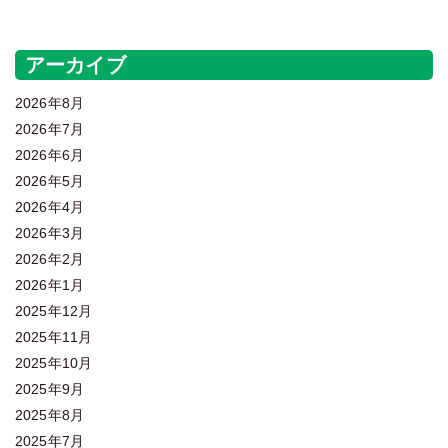
アーカイブ
2026年8月
2026年7月
2026年6月
2026年5月
2026年4月
2026年3月
2026年2月
2026年1月
2025年12月
2025年11月
2025年10月
2025年9月
2025年8月
2025年7月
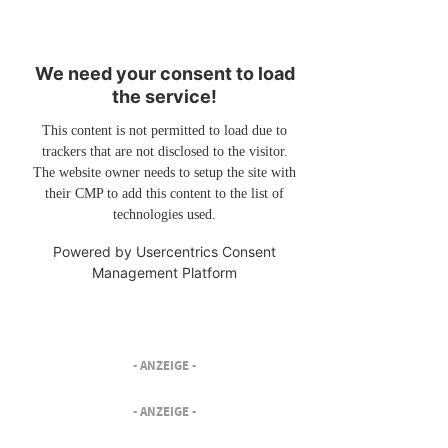
We need your consent to load
the service!
This content is not permitted to load due to
trackers that are not disclosed to the visitor.
The website owner needs to setup the site with
their CMP to add this content to the list of
technologies used.
Powered by
Usercentrics Consent
Management Platform
- ANZEIGE -
- ANZEIGE -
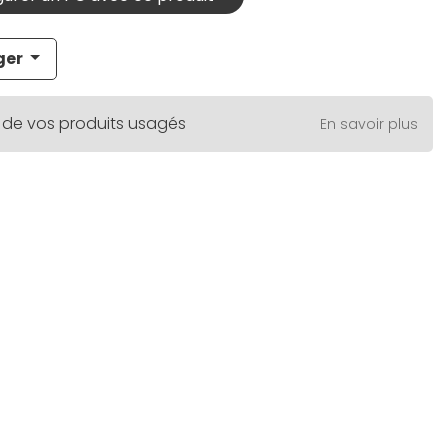
ger
 de vos produits usagés
En savoir plus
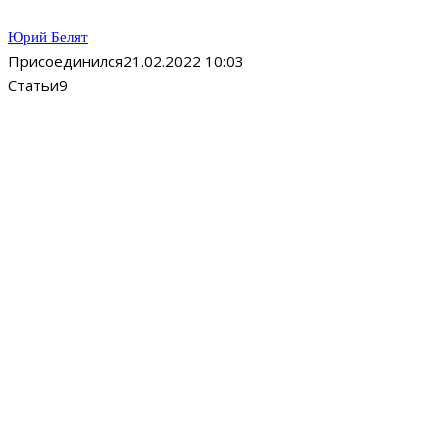
Юрий Белят
Присоединился
21.02.2022 10:03
Статьи
9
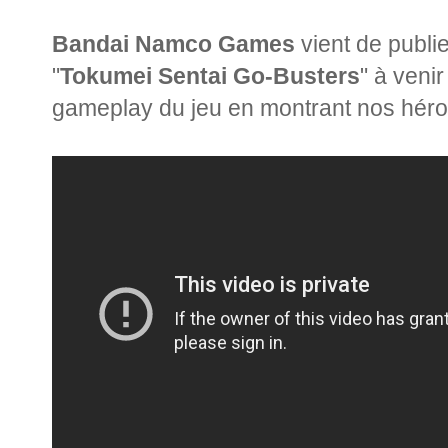
Bandai Namco Games
vient de publi
"
Tokumei Sentai Go-Busters
" à venir
gameplay du jeu en montrant nos héro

▶ EXERCISE PROMPT
Make a copy of each line in the records above that has the word "content".

▶ OUTPUT
This content is not permitted to load due to
their CMP to add this content to the list of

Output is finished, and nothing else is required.